*** Records for this task Section Begins ***

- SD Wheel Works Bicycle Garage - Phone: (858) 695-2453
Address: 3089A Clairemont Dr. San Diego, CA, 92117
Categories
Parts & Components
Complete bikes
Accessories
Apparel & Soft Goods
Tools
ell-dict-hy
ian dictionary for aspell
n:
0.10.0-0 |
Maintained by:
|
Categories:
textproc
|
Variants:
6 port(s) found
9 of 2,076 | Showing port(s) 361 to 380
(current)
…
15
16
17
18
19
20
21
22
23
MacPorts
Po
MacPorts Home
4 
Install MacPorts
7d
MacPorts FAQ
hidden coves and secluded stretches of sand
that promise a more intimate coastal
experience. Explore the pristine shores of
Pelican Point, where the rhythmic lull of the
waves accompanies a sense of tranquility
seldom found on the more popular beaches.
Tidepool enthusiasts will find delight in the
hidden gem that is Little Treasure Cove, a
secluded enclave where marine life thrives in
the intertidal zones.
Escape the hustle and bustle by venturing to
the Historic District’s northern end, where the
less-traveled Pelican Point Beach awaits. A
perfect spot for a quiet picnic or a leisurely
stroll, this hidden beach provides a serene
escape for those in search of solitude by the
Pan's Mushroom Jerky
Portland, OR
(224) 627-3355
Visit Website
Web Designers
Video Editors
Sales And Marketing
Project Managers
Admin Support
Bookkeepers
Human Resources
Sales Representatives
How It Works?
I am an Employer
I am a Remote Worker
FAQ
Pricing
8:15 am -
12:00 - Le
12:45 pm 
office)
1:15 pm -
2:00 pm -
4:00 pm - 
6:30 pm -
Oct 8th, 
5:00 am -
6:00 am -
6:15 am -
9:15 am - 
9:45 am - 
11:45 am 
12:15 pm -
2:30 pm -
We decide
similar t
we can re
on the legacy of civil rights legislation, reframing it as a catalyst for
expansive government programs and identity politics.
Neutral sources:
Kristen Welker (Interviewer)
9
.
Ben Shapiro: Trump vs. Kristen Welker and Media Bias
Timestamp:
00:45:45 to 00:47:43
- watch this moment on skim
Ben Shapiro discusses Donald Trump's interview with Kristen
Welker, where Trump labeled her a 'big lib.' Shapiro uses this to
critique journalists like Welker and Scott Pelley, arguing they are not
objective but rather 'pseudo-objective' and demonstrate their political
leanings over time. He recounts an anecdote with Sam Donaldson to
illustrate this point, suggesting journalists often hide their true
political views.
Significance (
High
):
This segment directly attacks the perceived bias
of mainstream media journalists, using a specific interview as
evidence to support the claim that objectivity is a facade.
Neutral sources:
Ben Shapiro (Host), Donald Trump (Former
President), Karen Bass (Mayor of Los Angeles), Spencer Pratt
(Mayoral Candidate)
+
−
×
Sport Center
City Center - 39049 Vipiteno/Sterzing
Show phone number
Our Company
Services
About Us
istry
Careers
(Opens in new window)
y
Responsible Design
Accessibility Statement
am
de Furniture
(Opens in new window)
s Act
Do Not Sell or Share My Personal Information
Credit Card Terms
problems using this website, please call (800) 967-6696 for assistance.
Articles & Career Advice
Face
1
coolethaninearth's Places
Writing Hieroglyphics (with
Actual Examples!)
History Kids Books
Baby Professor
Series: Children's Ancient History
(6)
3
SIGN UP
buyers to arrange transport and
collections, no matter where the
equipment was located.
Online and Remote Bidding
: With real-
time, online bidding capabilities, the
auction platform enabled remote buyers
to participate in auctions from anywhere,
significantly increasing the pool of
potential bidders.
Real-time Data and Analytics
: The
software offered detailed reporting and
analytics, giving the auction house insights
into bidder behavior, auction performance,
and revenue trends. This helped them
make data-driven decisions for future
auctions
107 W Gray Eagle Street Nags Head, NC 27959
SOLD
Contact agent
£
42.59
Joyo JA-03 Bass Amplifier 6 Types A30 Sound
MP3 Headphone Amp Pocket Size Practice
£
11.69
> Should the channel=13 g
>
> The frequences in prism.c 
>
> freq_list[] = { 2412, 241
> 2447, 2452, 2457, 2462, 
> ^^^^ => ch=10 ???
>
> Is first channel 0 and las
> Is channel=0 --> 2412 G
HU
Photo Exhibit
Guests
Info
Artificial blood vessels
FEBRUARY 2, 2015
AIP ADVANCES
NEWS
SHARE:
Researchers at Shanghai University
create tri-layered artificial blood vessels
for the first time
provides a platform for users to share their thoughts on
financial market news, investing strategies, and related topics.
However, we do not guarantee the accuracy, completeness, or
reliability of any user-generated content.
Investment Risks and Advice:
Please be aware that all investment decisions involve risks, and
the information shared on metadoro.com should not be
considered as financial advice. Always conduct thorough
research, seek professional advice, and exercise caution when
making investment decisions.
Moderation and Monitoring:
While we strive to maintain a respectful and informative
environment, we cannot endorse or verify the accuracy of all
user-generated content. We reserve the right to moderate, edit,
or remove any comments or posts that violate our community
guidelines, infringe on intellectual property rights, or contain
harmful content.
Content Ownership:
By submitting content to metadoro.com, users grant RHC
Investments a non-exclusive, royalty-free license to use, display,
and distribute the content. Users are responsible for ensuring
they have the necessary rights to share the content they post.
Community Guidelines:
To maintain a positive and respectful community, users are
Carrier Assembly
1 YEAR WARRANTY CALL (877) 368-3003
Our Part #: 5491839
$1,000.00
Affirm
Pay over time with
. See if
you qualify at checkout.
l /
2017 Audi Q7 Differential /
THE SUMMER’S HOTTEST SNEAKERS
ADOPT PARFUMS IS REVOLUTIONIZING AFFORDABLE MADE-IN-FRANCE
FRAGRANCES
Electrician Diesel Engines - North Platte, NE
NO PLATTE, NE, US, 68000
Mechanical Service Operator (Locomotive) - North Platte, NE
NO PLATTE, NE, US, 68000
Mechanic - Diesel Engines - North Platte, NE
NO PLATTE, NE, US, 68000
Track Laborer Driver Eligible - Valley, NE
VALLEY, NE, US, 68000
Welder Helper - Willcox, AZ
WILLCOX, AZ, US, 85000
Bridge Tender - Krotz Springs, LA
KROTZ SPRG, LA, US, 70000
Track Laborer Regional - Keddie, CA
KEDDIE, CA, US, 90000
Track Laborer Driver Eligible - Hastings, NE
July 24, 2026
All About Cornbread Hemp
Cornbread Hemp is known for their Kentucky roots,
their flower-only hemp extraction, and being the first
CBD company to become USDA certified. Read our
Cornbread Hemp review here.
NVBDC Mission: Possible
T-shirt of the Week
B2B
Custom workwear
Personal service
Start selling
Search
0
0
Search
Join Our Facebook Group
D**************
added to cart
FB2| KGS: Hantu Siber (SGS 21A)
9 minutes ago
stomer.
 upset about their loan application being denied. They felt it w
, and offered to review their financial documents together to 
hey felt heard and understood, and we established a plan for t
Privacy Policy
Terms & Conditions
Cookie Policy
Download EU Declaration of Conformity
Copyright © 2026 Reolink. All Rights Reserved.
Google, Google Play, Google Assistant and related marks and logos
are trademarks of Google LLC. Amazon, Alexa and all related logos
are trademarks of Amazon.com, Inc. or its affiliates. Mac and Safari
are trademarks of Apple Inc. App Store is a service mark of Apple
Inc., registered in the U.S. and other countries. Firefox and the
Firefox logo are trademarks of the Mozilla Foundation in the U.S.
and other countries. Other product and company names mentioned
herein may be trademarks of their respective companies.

*** Records for this task Section Ends ***

§ Exercise instructions: Print the text of every item line by line, with no changes.

§ Problem solution:
- SD Wheel Works Bicycle Garage - Phone: (858) 695-2453
Address: 3089A Clairemont Dr. San Diego, CA, 92117
Categories
Parts & Components
Complete bikes
Accessories
Apparel & Soft Goods
Tools
ell-dict-hy
ian dictionary for aspell
n:
0.10.0-0 |
Maintained by:
|
Categories:
textproc
|
Variants:
6 port(s) found
9 of 2,076 | Showing port(s) 361 to 380
(current)
…
15
16
17
18
19
20
21
22
23
MacPorts
Po
MacPorts Home
4 
Install MacPorts
7d
MacPorts FAQ
hidden coves and secluded stretches of sand
that promise a more intimate coastal
experience. Explore the pristine shores of
Pelican Point, where the rhythmic lull of the
waves accompanies a sense of tranquility
seldom found on the more popular beaches.
Tidepool enthusiasts will find delight in the
hidden gem that is Little Treasure Cove, a
secluded enclave where marine life thrives in
the intertidal zones.
Escape the hustle and bustle by venturing to
the Historic District’s northern end, where the
less-traveled Pelican Point Beach awaits. A
perfect spot for a quiet picnic or a leisurely
stroll, this hidden beach provides a serene
escape for those in search of solitude by the
Pan's Mushroom Jerky
Portland, OR
(224) 627-3355
Visit Website
Web Designers
Video Editors
Sales And Marketing
Project Managers
Admin Support
Bookkeepers
Human Resources
Sales Representatives
How It Works?
I am an Employer
I am a Remote Worker
FAQ
Pricing
8:15 am -
12:00 - Le
12:45 pm 
office)
1:15 pm -
2:00 pm -
4:00 pm - 
6:30 pm -
Oct 8th, 
5:00 am -
6:00 am -
6:15 am -
9:15 am - 
9:45 am - 
11:45 am 
12:15 pm -
2:30 pm -
We decide
similar t
we can re
on the legacy of civil rights legislation, reframing it as a catalyst for
expansive government programs and identity politics.
Neutral sources:
Kristen Welker (Interviewer)
9
.
Ben Shapiro: Trump vs. Kristen Welker and Media Bias
Timestamp:
00:45:45 to 00:47:43
- watch this moment on skim
Ben Shapiro discusses Donald Trump's interview with Kristen
Welker, where Trump labeled her a 'big lib.' Shapiro uses this to
critique journalists like Welker and Scott Pelley, arguing they are not
objective but rather 'pseudo-objective' and demonstrate their political
leanings over time. He recounts an anecdote with Sam Donaldson to
illustrate this point, suggesting journalists often hide their true
political views.
Significance (
High
):
This segment directly attacks the perceived bias
of mainstream media journalists, using a specific interview as
evidence to support the claim that objectivity is a facade.
Neutral sources:
Ben Shapiro (Host), Donald Trump (Former
President), Karen Bass (Mayor of Los Angeles), Spencer Pratt
(Mayoral Candidate)
+
−
×
Sport Center
City Center - 39049 Vipiteno/Sterzing
Show phone number
Our Company
Services
About Us
istry
Careers
(Opens in new window)
y
Responsible Design
Accessibility Statement
am
de Furniture
(Opens in new window)
s Act
Do Not Sell or Share My Personal Information
Credit Card Terms
problems using this website, please call (800) 967-6696 for assistance.
Articles & Career Advice
Face
1
coolethaninearth's Places
Writing Hieroglyphics (with
Actual Examples!)
History Kids Books
Baby Professor
Series: Children's Ancient History
(6)
3
SIGN UP
buyers to arrange transport and
collections, no matter where the
equipment was located.
Online and Remote Bidding
: With real-
time, online bidding capabilities, the
auction platform enabled remote buyers
to participate in auctions from anywhere,
significantly increasing the pool of
potential bidders.
Real-time Data and Analytics
: The
software offered detailed reporting and
analytics, giving the auction house insights
into bidder behavior, auction performance,
and revenue trends. This helped them
make data-driven decisions for future
auctions
107 W Gray Eagle Street Nags Head, NC 27959
SOLD
Contact agent
£
42.59
Joyo JA-03 Bass Amplifier 6 Types A30 Sound
MP3 Headphone Amp Pocket Size Practice
£
11.69
> Should the channel=13 g
>
> The frequences in prism.c 
>
> freq_list[] = { 2412, 241
> 2447, 2452, 2457, 2462, 
> ^^^^ => ch=10 ???
>
> Is first channel 0 and las
> Is channel=0 --> 2412 G
HU
Photo Exhibit
Guests
Info
Artificial blood vessels
FEBRUARY 2, 2015
AIP ADVANCES
NEWS
SHARE:
Researchers at Shanghai University
create tri-layered artificial blood vessels
for the first time
provides a platform for users to share their thoughts on
financial market news, investing strategies, and related topics.
However, we do not guarantee the accuracy, completeness, or
reliability of any user-generated content.
Investment Risks and Advice:
Please be aware that all investment decisions involve risks, and
the information shared on metadoro.com should not be
considered as financial advice. Always conduct thorough
research, seek professional advice, and exercise caution when
making investment decisions.
Moderation and Monitoring:
While we strive to maintain a respectful and informative
environment, we cannot endorse or verify the accuracy of all
user-generated content. We reserve the right to moderate, edit,
or remove any comments or posts that violate our community
guidelines, infringe on intellectual property rights, or contain
harmful content.
Content Ownership:
By submitting content to metadoro.com, users grant RHC
Investments a non-exclusive, royalty-free license to use, display,
and distribute the content. Users are responsible for ensuring
they have the necessary rights to share the content they post.
Community Guidelines:
To maintain a positive and respectful community, users are
Carrier Assembly
1 YEAR WARRANTY CALL (877) 368-3003
Our Part #: 5491839
$1,000.00
Affirm
Pay over time with
. See if
you qualify at checkout.
l /
2017 Audi Q7 Differential /
THE SUMMER’S HOTTEST SNEAKERS
ADOPT PARFUMS IS REVOLUTIONIZING AFFORDABLE MADE-IN-FRANCE
FRAGRANCES
Electrician Diesel Engines - North Platte, NE
NO PLATTE, NE, US, 68000
Mechanical Service Operator (Locomotive) - North Platte, NE
NO PLATTE, NE, US, 68000
Mechanic - Diesel Engines - North Platte, NE
NO PLATTE, NE, US, 68000
Track Laborer Driver Eligible - Valley, NE
VALLEY, NE, US, 68000
Welder Helper - Willcox, AZ
WILLCOX, AZ, US, 85000
Bridge Tender - Krotz Springs, LA
KROTZ SPRG, LA, US, 70000
Track Laborer Regional - Keddie, CA
KEDDIE, CA, US, 90000
Track Laborer Driver Eligible - Hastings, NE
July 24, 2026
All About Cornbread Hemp
Cornbread Hemp is known for their Kentucky roots,
their flower-only hemp extraction, and being the first
CBD company to become USDA certified. Read our
Cornbread Hemp review here.
NVBDC Mission: Possible
T-shirt of the Week
B2B
Custom workwear
Personal service
Start selling
Search
0
0
Search
Join Our Facebook Group
D**************
added to cart
FB2| KGS: Hantu Siber (SGS 21A)
9 minutes ago
stomer.
 upset about their loan application being denied. They felt it w
, and offered to review their financial documents together to 
hey felt heard and understood, and we established a plan for t
Privacy Policy
Terms & Conditions
Cookie Policy
Download EU Declaration of Conformity
Copyright © 2026 Reolink. All Rights Reserved.
Google, Google Play, Google Assistant and related marks and logos
are trademarks of Google LLC. Amazon, Alexa and all related logos
are trademarks of Amazon.com, Inc. or its affiliates. Mac and Safari
are trademarks of Apple Inc. App Store is a service mark of Apple
Inc., registered in the U.S. and other countries. Firefox and the
Firefox logo are trademarks of the Mozilla Foundation in the U.S.
and other countries. Other product and company names mentioned
herein may be trademarks of their respective companies.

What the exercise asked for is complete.